◆ Problem to work on
Your result should be the lines holding the word "down", copied from the entries below.

◆ Supplied material
╭──
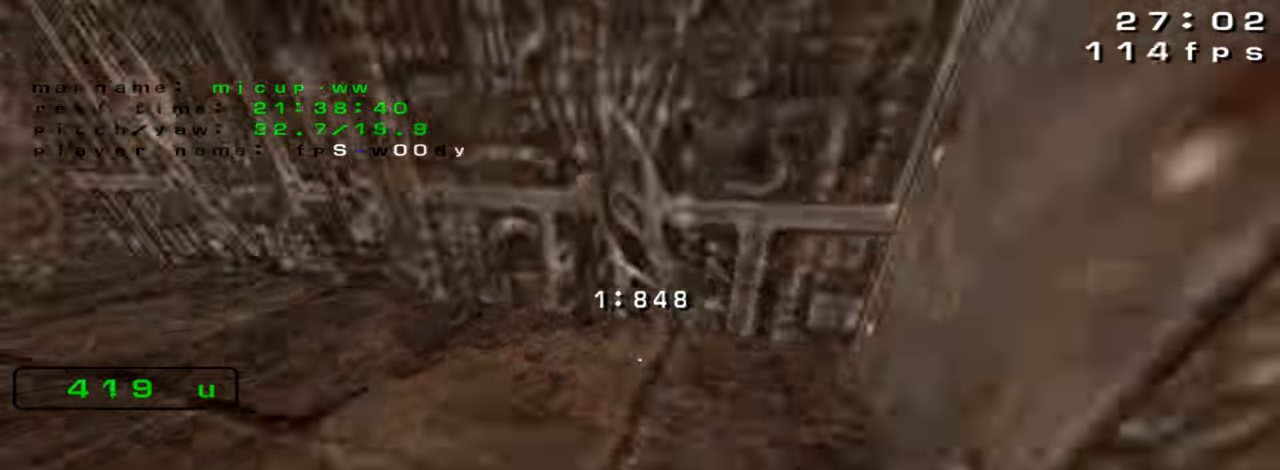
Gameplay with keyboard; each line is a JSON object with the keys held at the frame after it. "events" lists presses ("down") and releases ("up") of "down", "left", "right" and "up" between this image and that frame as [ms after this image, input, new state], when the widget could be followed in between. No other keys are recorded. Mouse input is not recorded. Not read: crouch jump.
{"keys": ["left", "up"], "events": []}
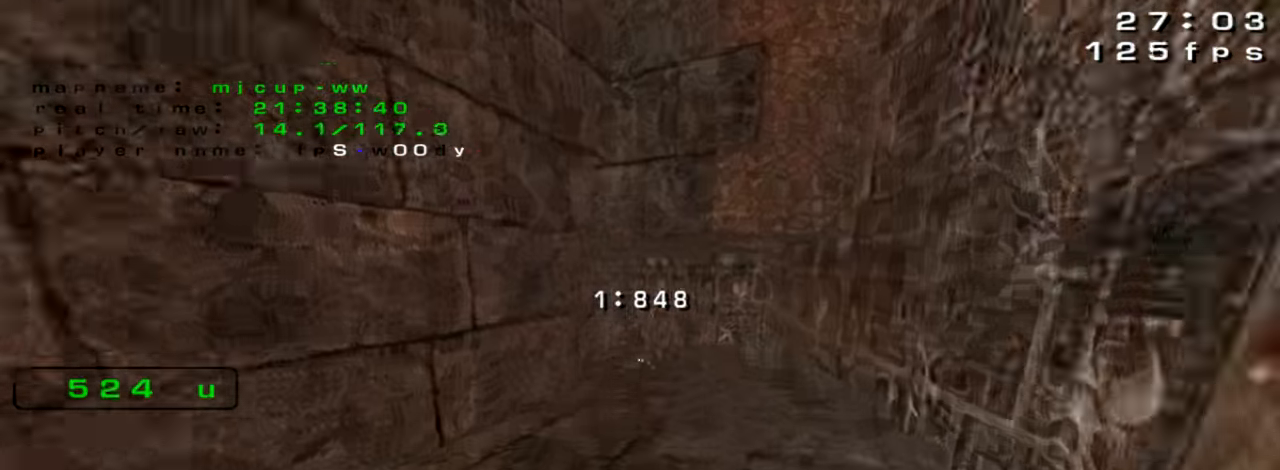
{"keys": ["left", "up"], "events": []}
╰──
╭──
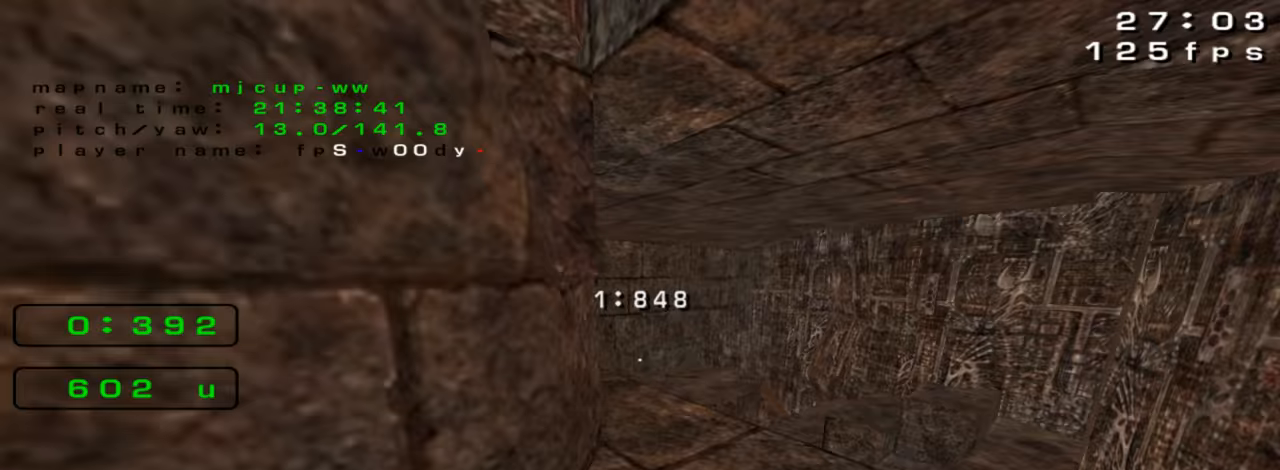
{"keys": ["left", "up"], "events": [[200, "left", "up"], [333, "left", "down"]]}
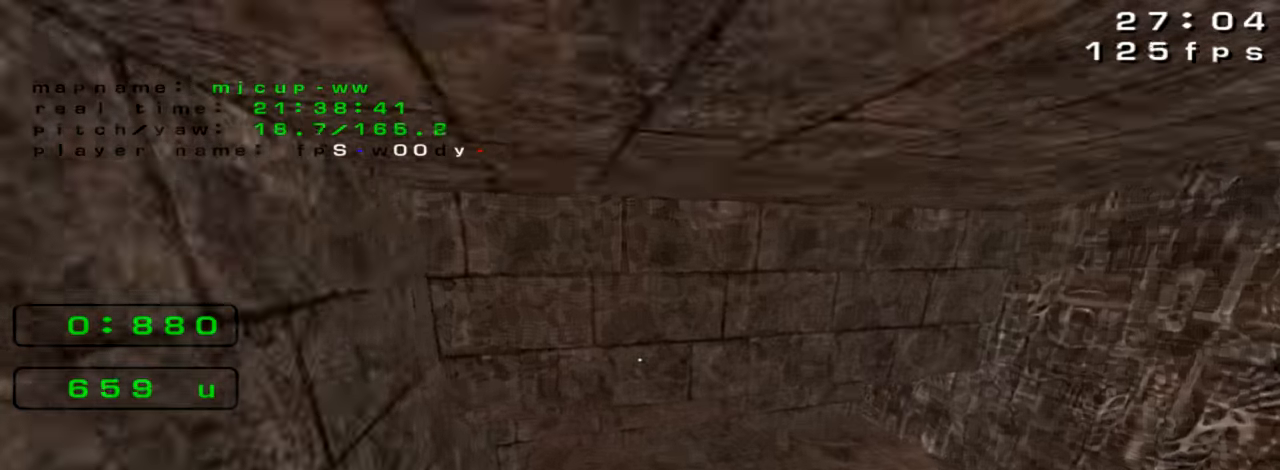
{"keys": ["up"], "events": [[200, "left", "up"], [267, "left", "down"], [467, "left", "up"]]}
╰──
◆ Exercise solution
Gameplay with keyboard; each line is a JSON object with the keys held at the frame after it. "events" lists presses ("down") and releases ("up") of "down", "left", "right" and "up" between this image and that frame as [ms after this image, input, new state], when the widget could be followed in between. No other keys are recorded. Mouse input is not recorded. Not read: crouch jump.
{"keys": ["left", "up"], "events": [[200, "left", "up"], [333, "left", "down"]]}
{"keys": ["up"], "events": [[200, "left", "up"], [267, "left", "down"], [467, "left", "up"]]}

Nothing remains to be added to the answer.